La penna degli Altri 02/12/2016 15:49

Il derby, la sconfitta della città ma adesso si deve dire basta

lazio roma scontri polizia derby (4)

Roma è una città che vive non sull’orlo ma in piena crisi di nervi in ogni derby previsto dal Campionato. Quello del 21 marzo 2004 è indimenticabile: la falsa notizia del bambino morto investito da un’auto della polizia fuori dallo Stadio Olimpico, l'invasione di campo e la sospensione dell'arbitro Rosetti portano a una vera battaglia: bar e bagni dell’Olimpico devastati, sedili divelti, casotti e garitte incendiati, scontri violentissimi, 153 poliziotti feriti su 500 in campo.

Tanti, troppi altri derby hanno trasformato Roma in un teatro di guerriglia. Il 25 maggio 2015 dopo la partita, due tifosi romanisti finiscono al Gemelli in codice rosso, sono stati accoltellati. La polizia carica gli ultras in più zone, soprattutto sul lungotevere e addirittura fino a corso Francia. Scontri e cariche della polizia anche per il Derby dell’8 aprile 2013, giocato in un qualsiasi lunedì di lavoro per centinaia di migliaia di romani: risse, ancora cariche, feriti, ambulanze. 29 aprile 2001, identica cronaca, motorini dati alle fiamme, un pino centenario incendiato. Nello stesso anno, il 27 ottobre, si ripete l’indecente rito: nuove cariche della polizia, lacrimogeni, l’asse del lungotevere inutilizzabile per il traffico normale.

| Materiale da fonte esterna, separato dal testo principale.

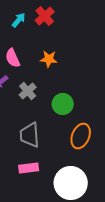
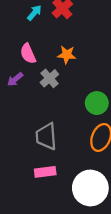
gray cross: (28, 91) -> (49, 78), moved
green circle: (63, 104) -> (97, 103), moved

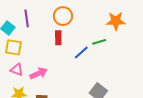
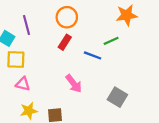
red rectangle: (58, 38) -> (65, 42), turned 40
blue line: (81, 53) -> (93, 55), turned 70
pink arrow: (39, 73) -> (74, 84), moved, turned 84

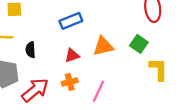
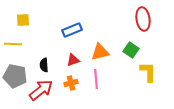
black semicircle: (31, 50) -> (44, 65), moved
pink line: (99, 91) -> (96, 79), moved, turned -30

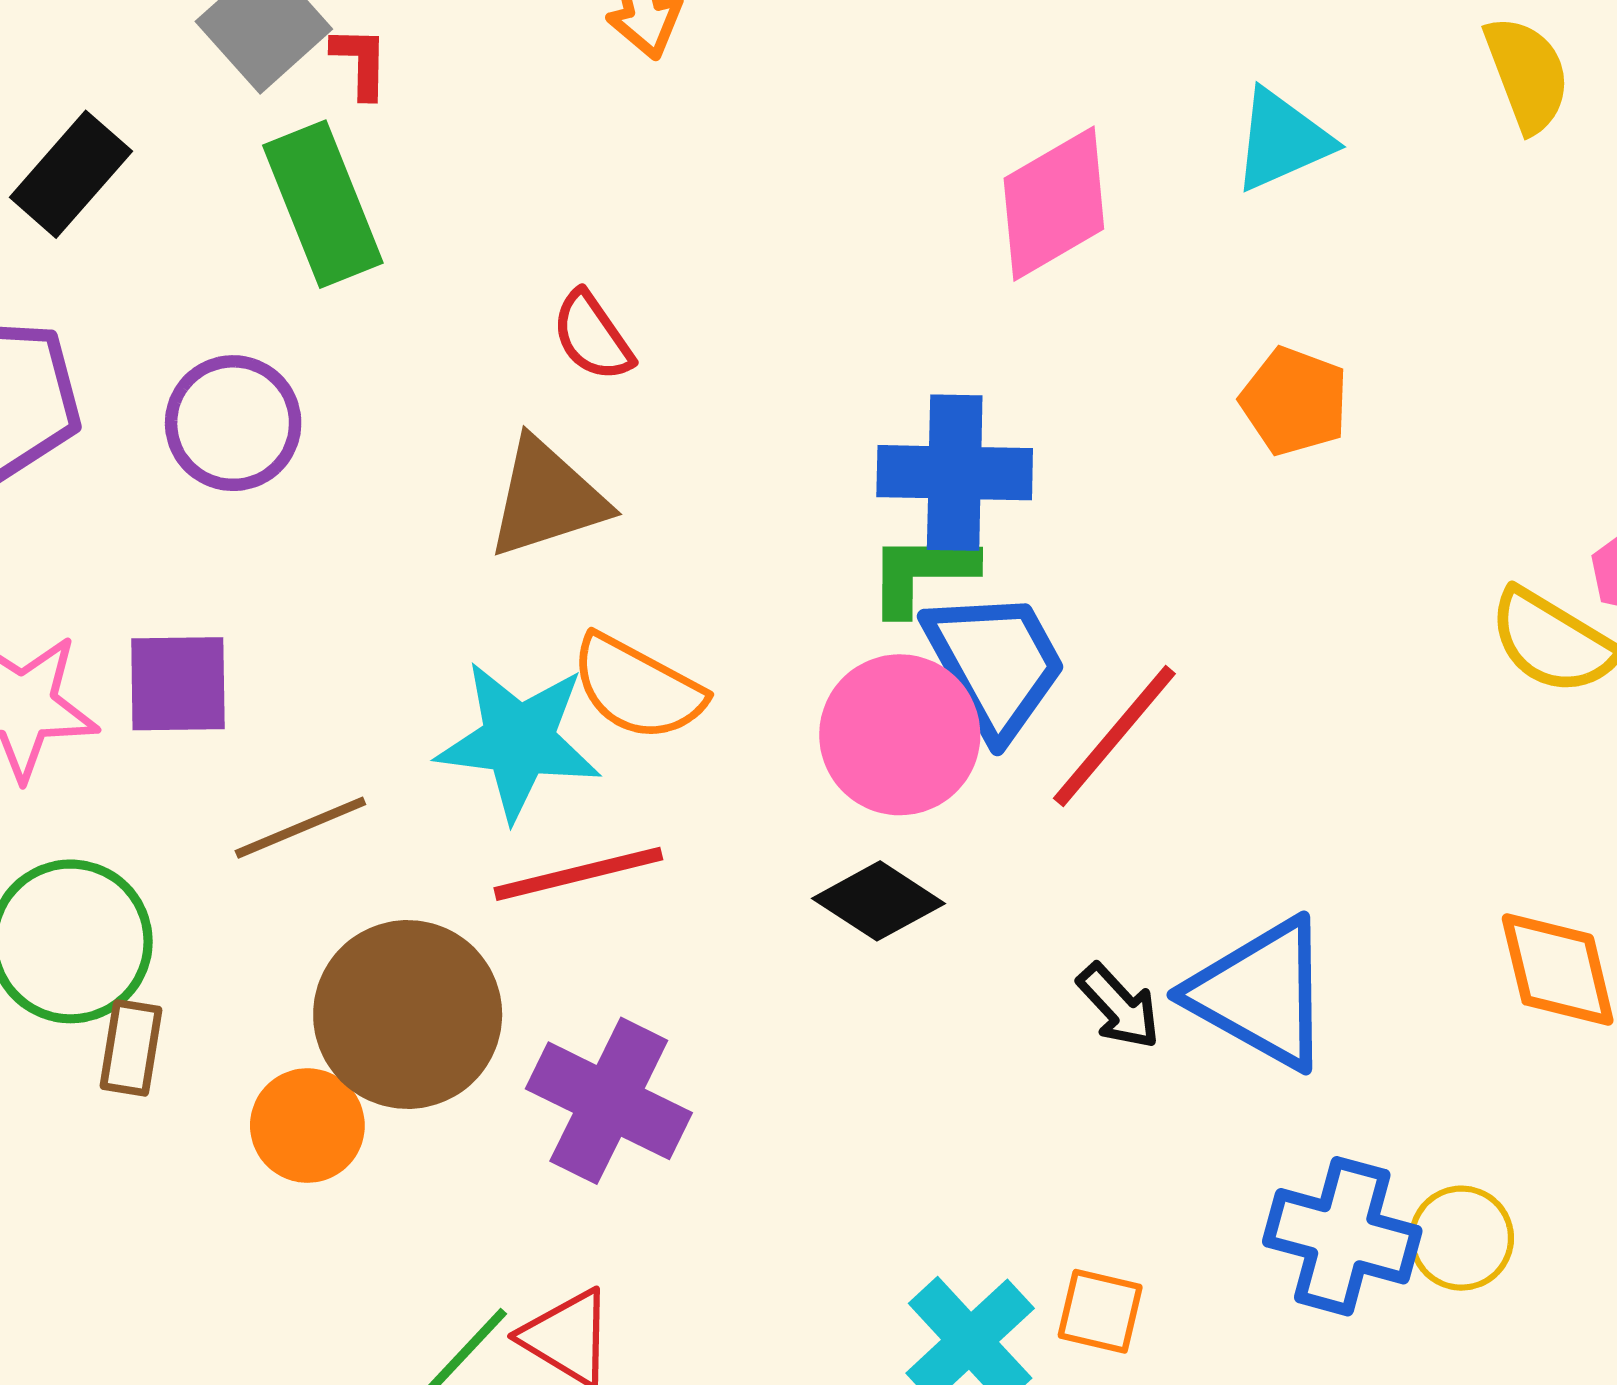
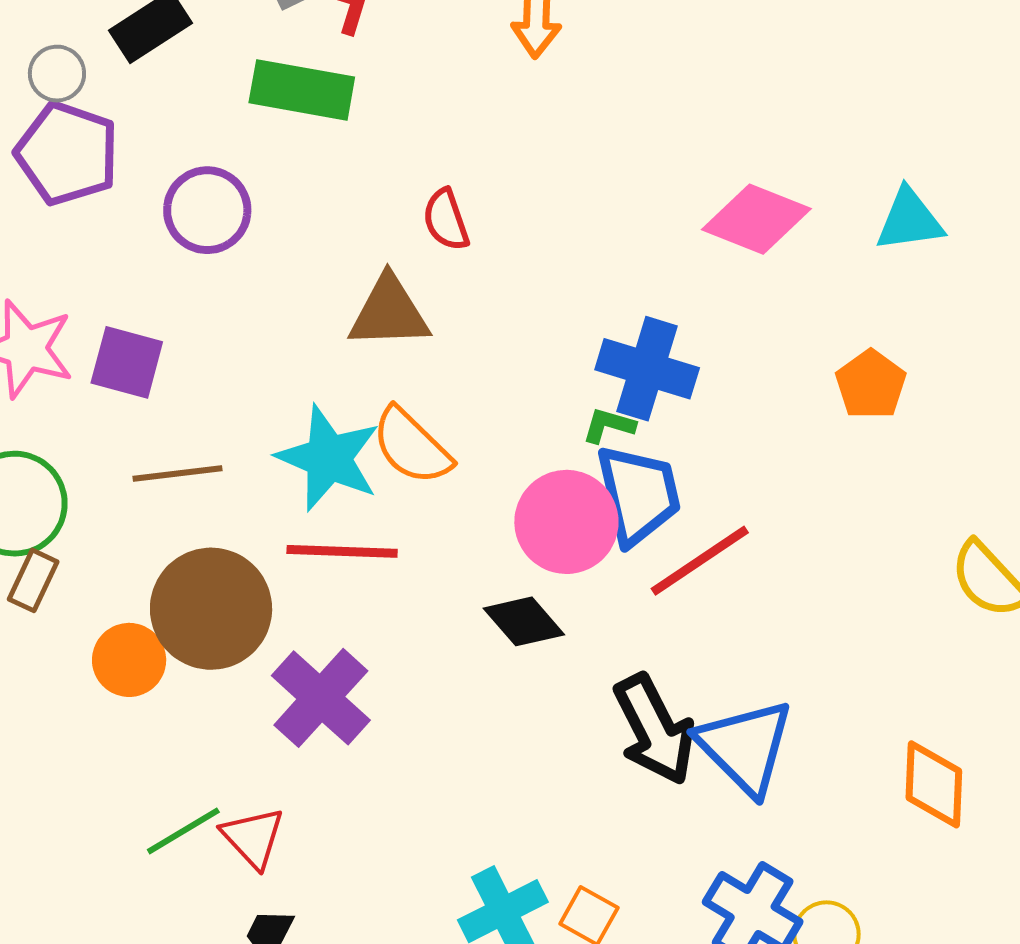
green rectangle: (323, 204) -> (302, 90), turned -74
pink diamond: (1054, 204) -> (756, 219), turned 36
green L-shape: (922, 573) -> (609, 425), size x0.7
black arrow: (1119, 1006) -> (655, 729), size x1.8

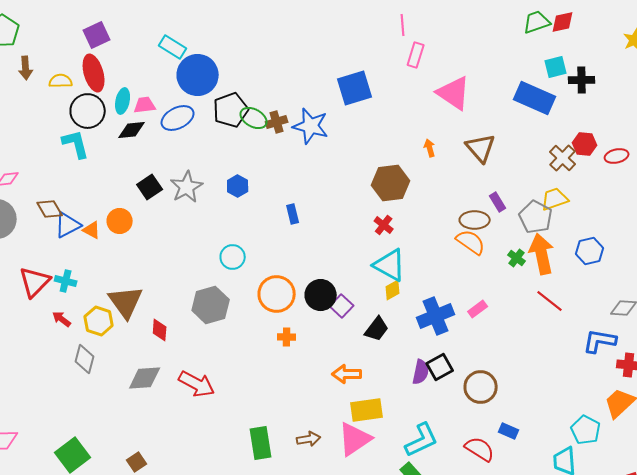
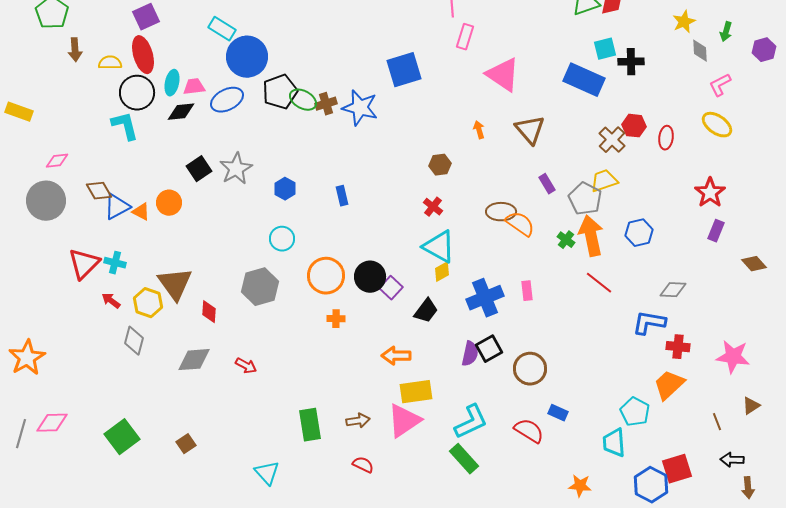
red ellipse: (617, 156) -> (666, 138), turned -70
brown hexagon: (391, 183) -> (440, 165), size x0.6
blue hexagon: (238, 186) -> (285, 189), moved
brown ellipse: (475, 220) -> (501, 212), moved
pink rectangle: (478, 309) -> (527, 291), turned -60
red arrow: (197, 384) -> (246, 366), size x0.6

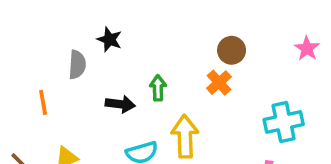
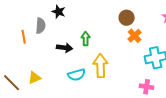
orange cross: (219, 83) -> (135, 36), moved
orange line: (43, 102) -> (24, 37), moved

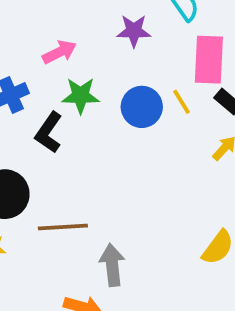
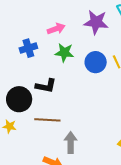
purple star: (134, 31) -> (96, 22), size x1.4
black L-shape: (49, 132) -> (46, 86), moved, turned -120

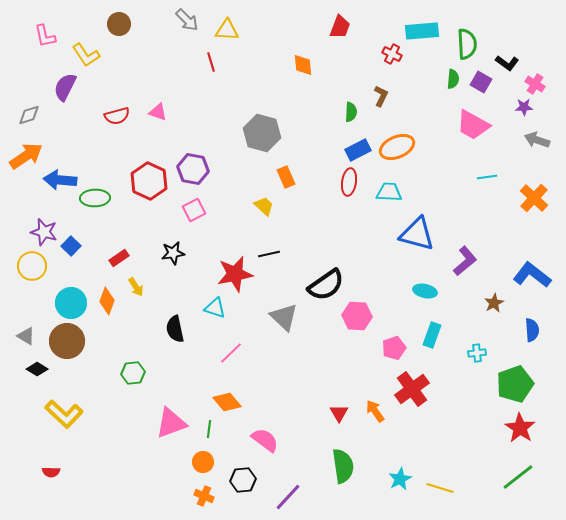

A Roma sembra come se a ogni derby si dovesse obbligatoriamente celebrare un rito oscuro, ancestrale che blocca e terrorizza la città. I romani qualsiasi, di quelli indifferenti al calcio sono condannati a convivere, accanto ai tifosi più ragionevoli, con un clima prima da assedio e poi da guerra civile urbana. Gli archivi sono strapieni di appelli caduti nel vuoto, di stanchi riti formali celebrati davanti a svariati sindaci smentiti dagli scontri del dopo partita. Se non fosse completamente inutile, verrebbe da dire basta, basta, basta così. Ma è, appunto, incivilmente e cupamente inutile.